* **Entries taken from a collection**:
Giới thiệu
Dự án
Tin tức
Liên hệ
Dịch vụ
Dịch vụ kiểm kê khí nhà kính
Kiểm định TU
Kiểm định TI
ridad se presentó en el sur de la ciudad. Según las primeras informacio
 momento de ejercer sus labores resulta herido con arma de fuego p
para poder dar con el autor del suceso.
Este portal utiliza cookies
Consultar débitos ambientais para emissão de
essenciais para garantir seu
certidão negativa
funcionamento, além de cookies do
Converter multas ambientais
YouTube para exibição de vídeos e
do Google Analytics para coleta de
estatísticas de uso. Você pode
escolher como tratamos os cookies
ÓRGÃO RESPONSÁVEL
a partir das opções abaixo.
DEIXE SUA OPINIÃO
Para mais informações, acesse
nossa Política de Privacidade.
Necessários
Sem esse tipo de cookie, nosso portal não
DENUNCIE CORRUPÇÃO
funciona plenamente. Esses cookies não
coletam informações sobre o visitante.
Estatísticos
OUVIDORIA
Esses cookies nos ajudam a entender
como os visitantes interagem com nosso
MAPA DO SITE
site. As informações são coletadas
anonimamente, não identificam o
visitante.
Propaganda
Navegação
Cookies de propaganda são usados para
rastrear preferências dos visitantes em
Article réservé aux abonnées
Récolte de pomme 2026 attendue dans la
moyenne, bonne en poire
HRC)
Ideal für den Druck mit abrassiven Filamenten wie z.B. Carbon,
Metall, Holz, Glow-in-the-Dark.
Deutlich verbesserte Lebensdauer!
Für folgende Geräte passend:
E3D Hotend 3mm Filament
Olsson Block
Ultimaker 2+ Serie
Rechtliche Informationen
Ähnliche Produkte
--
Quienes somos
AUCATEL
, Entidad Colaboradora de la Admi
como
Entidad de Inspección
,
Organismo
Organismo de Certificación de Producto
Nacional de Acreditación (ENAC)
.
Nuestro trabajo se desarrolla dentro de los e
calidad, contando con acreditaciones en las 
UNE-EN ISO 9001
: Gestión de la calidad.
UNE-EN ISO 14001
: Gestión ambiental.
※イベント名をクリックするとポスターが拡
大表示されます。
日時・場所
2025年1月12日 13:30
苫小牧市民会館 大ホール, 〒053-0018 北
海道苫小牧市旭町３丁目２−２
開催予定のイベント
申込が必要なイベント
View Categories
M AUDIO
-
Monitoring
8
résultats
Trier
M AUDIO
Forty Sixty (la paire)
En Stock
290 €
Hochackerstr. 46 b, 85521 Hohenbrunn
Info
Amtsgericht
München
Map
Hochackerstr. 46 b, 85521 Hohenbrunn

* **Work instructions**: Please give the number of lines above that contain the string "como", and nothing more.

* **Reply to the task**: 3